Adrew Watkins has a valid point. I take his example of not giving blood will result in a patient dying. It is irreversible. I would find that difficult to say in that circumstance that the doctor should follow his conscience. I would say that in the circumstance of abortion there are 2 patients and one is destined to die by the hand of someone else. In this circumstance, it could be the referring doctor who is forcing their beliefs on the patient with irreversible results.
Who gets to define what’s good medical practice? Too many people forget Germany in the 1930’s or Stalinist Russia. There, the party decided what was “good” and the profession had to do what it was told. What happens if euthanasia becomes stardard practice: Should doctors be compelled partake in it? The shameful complicity of our profession in these terrrible regiemes is proof that privlidge, education and social standing do not ensure “ethical” behaviour.

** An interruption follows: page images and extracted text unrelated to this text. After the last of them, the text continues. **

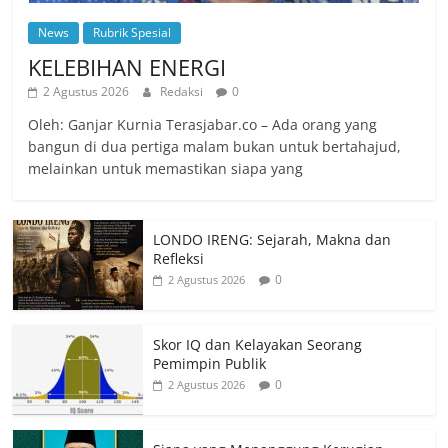
News
Rubrik Spesial
KELEBIHAN ENERGI
2 Agustus 2026
Redaksi
0
Oleh: Ganjar Kurnia Terasjabar.co – Ada orang yang
bangun di dua pertiga malam bukan untuk bertahajud,
melainkan untuk memastikan siapa yang
LONDO IRENG: Sejarah, Makna dan
Refleksi
0
2 Agustus 2026
Skor IQ dan Kelayakan Seorang
Pemimpin Publik
0
2 Agustus 2026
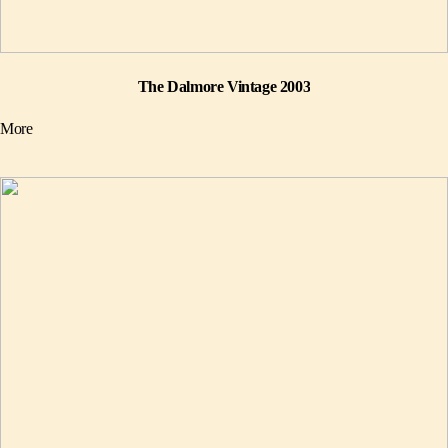
The Dalmore Vintage 2003
More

I agree that doctors should not impose their views on anyone but neither does the public have the right to impose their view on medical practitioners either through individual or collective coertion. If some people thought more about this they’d realise that “good medicine” becomes an issue of popular sentiment and political power. The conscience clause is more about having a “safety mechanism” in society and to permit diversity of opinion. Even scientific progress is protected by this mechanism. Remember Simmelweiss? He was piloried by the medical profession and ostracised by it for his ideas on puerperal sepsis. You’ve got to give room in society for people with different opinions.
Ethical question. Let’s say the fundy Christians came into power and demanded that doctors ‘treat’ gay individuals: Should doctors be compelled to treat or refer to someone who will?
We are professionals. It is fundamental that the interests of patients should take absolute priority. As professionals we have a privileged position in society and we get to deal with life’s tragedies and ambiguities. In this endeavour our absolute duty is to ensure that the patient can make the best of things in their own terms, guided by our expertise and neutral advice.
As doctors, when we are patients we expect a colleague to provide neutral advice.. This is what our patients generally expect of us as well. Inherent in the provision of any such process is that the patient will from time to time make a decision with which we may not agree. If we then invoke the right to pull the pin should a patient not agree with us , the whole process has been a charade, predetermined by the doctor’s beliefs. Society has quite rightly moved beyond this.
Were I to be a Jehovah’s Witness and refuse to transfuse a dangerously ill patient because of my concern for their immortal soul society would be down on me like a ton of bricks. I would be seen as dangerous for placing my own religious beliefs over those of a patient who presumably did not share those beliefs. Why the difference with abortion and contraception?
The principles behind laws such as the Victorian Clause 8 are fundamental to good medical practice across the spectrum of medical practice, not just around abortion and contraception – think again of how we, as doctors, would want our wishes around other areas such as ART, end-of-life care etc. respected.